According to the laws of physics, a bumblebee cannot fly. However, the bumblebee does not know that and flies nonetheless. The same is true for a bonding technique that still unsettles some wood processors but has been used for a long time by many of them: vacuum bonding. Originally developed to realize shape bonding without counter-template, vacuum presses are increasingly used for veneering and coating with HPL and many other laminates. But how does it work? How can a thin natural rubber membrane apply sufficient pressure to ensure a perfect bonding result?
At this point, physics comes into play. The pressure is not applied by the membrane, but it is only the pressure of the atmosphere that is applied. And the more air is evacuated from the closed space under the membrane, i.e. the greater is the difference between the ambient pressure and the pressure under the membrane, the more the atmosphere applies pressure on the workpiece. Similar to diving, the pressure increases the lower you are below the water surface. We are at the bottom of a huge sea of air and use the air column in vacuum technology, which applies a pressure of 10 tons per m² to the workpiece at a vacuum of 98% (which is achieved by an oil lubricated vacuum pump). This immense pressure is exactly the same on every square centimeter – this is why differences in panel material, veneer or laminate no longer play a role during application of the glue.
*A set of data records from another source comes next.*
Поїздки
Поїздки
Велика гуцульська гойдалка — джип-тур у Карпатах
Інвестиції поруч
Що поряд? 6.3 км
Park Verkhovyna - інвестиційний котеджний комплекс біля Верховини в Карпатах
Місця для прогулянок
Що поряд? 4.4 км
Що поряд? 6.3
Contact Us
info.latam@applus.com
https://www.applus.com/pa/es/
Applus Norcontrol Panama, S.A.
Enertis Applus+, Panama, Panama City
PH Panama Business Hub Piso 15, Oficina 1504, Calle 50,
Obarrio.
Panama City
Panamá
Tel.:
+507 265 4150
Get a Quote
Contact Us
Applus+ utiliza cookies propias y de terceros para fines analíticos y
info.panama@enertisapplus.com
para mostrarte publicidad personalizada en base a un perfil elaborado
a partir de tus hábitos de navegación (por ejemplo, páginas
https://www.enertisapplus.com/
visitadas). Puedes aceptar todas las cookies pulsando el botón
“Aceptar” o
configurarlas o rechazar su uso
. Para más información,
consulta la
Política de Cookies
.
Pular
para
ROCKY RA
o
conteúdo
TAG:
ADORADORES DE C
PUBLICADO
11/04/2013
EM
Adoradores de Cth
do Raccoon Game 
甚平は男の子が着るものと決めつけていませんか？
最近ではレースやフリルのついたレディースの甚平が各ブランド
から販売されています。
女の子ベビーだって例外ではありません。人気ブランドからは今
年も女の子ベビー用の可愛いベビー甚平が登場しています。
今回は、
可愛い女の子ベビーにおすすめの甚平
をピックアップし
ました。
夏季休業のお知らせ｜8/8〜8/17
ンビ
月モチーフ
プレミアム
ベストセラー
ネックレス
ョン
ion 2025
In addition to uniform pressure, the high vacuum offers another advantage that makes the technology economically very interesting: in a vacuum, the boiling temperature of water is lowered, greatly reducing the bonding times when using white glue. E.g. a vacuum press with oil-lubricated vacuum pump ensures almost the same bonding times as a heated veneer press. But with the big difference that for this purpose no hot plates with a power of 15 kW or more are necessary, but only 120 – 150 watts are needed.
As the vacuum press does not apply any mechanical pressure to the workpiece, it does not matter whether there are dust particles on the panel, a small chip of wood, adhesive tape for fixing or glue residues on the membrane, even with sensitive surfaces (such as high-gloss HPL). Due to the physical properties of the identical pressure at each point, there are definitely no marks. However, this only applies to the top of the workpiece. On the bottom side, you have to work as carefully as with a normal veneer press.
Versatility is arguably the feature that the users of vacuum presses appreciate the most. In addition to the previously mentioned shape and surface bonding, vacuum technology does a great job when it comes to wrapping, edge bonding such as bonding paneling with waste wood or split wood. Additional options are limited only by your own creativity. And sometimes physics (think of the bumblebee!).
The benefits are obvious and more and more users are taking advantage of this machine, which has become an integral part of operations after a short time.
As creativity is standard in woodworking companies.